Optimizing the data augmentation process

After seeing some libraries being proposed to optimize the data loading / pre-processing phases in training (e.g., FFCV), I have been trying to see if this is possible in native PyTorch, particularly the data augmentation as this seems to be the largest bottleneck.

My current state is to have some transforms being performed in the __getitem__ function of my dataset object such as resizing and random / center cropping (i.e., getting all images to be the same size), then performing other transforms on the batch of images (e.g., RandAugment, horizontal flipping, etc.) and utilizing CUDA. Small code snippet on this:

import torch
import torch.nn as nn

import torchvision
from torchvision.transforms import v2

initial_transform = nn.Sequential([
    v2.PILToTensor(),
    v2.Resize(224),
    v2.RandomCrop(224)
])

transform = nn.Sequential([
    v2.RandAugment(),
    v2.RandomHorizontalFlipping(),
    v2.ToDtype(torch.float32, scale=True)
])
transform = transform.cuda()

dataset = MyDataset(..., transform=initial_transform)
dataloader = torch.utils.data.DataLoader(dataset, ...)

for images, labels in dataloader:
    images = images.cuda()
    images = transform(images) # <<<<<<<<<<<<<<<<
    
# Anything else after this

My issue is that for for the images = transform(images) line above, it applies the same exact transformation parameters to all images in the batch (i.e., all images get flipped horizontally or none get flipped), where I would like each image to be treated independent so it is the exact same operation as doing all transforms in __getitem__.
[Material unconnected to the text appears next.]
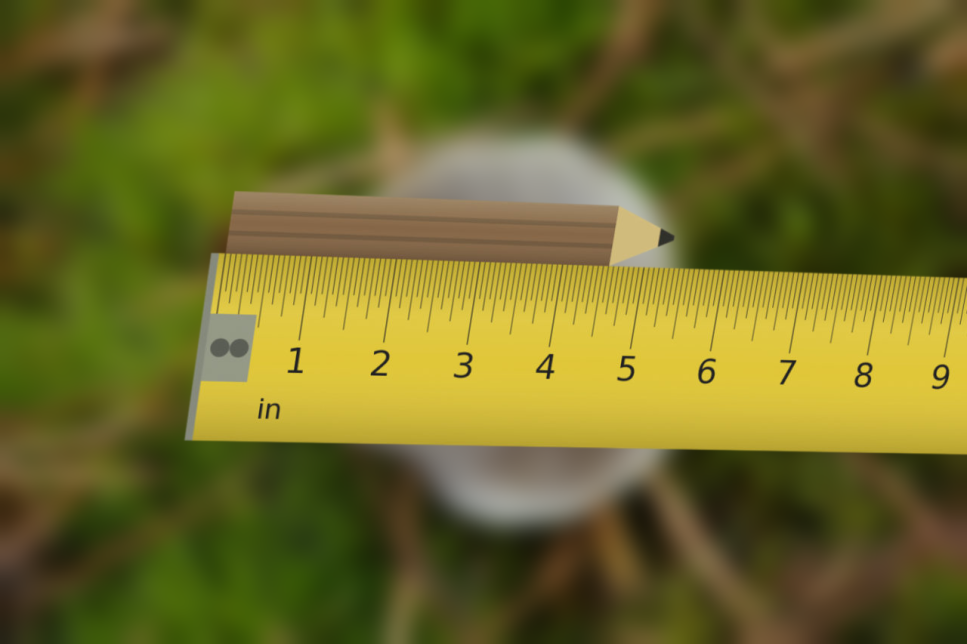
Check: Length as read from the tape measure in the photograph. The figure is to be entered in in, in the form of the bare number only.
5.3125
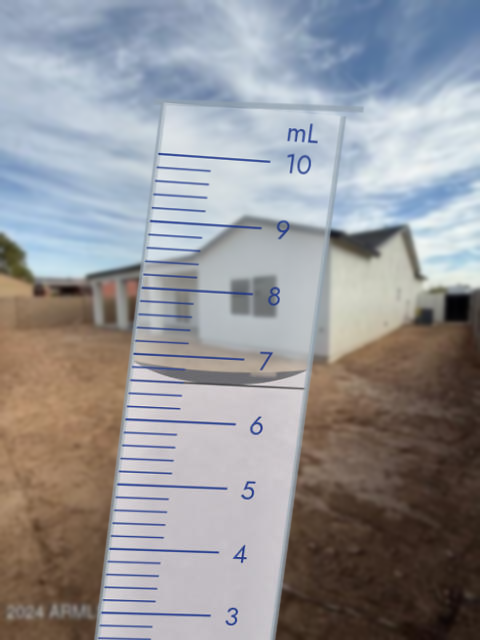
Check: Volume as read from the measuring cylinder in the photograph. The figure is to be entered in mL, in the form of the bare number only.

I know I could insert the line images = torch.stack([transform(img) for img in images]) instead of images = transform(images), but I feel that would be back to square one in terms of having data augmentations take a substantial amount of time.

Does anyone have any suggestions for this? I like that the v2 transforms can take batches of images now and can be put on the GPU, but it’d be even nicer if each transform was independent per image.

I will note that I haven’t done any timing comparisons yet, so there is some chance that the majority of the computation from data augmentation is in the PIL-to-tensor conversion or resize operation and my current efforts will result in negligible differences, but just thought I’d ask so I can test anyways.

Hi, take a look at the Kornia package. It can perform the same transform but with different parameters for each image in a batch. It depends on PyTorch and can run on both CPU and GPU. I actually like it more than torchvision.

Unless the augmentation operations you use have efficient CUDA implementations, I doubt you’ll see any measurable performance improvement. A custom kernel either running on the CPU or GPU that aggregates all augmentations is much faster, but also much less flexible than the standard approach.

From this performance evaluation on the torchvision GitHub, it seems like a good amount of the transforms should be much faster when done on GPU (e.g., Resize, RandAugment, etc.). If I had to guess they were doing that evaluation by passing a batch of images to the nn.Sequential object containing the transformations, which will apply the same transformation parameters to each example in the batch (which is not the desired outcome).

For the most part I’ve accepted my loss here in that I won’t be able to get the performance gains and per-example augmentations that I want. However, I will be trying to use torch.jit to see if that results in any gains (as doing jit with numba seems to be the big improvement in FFCV).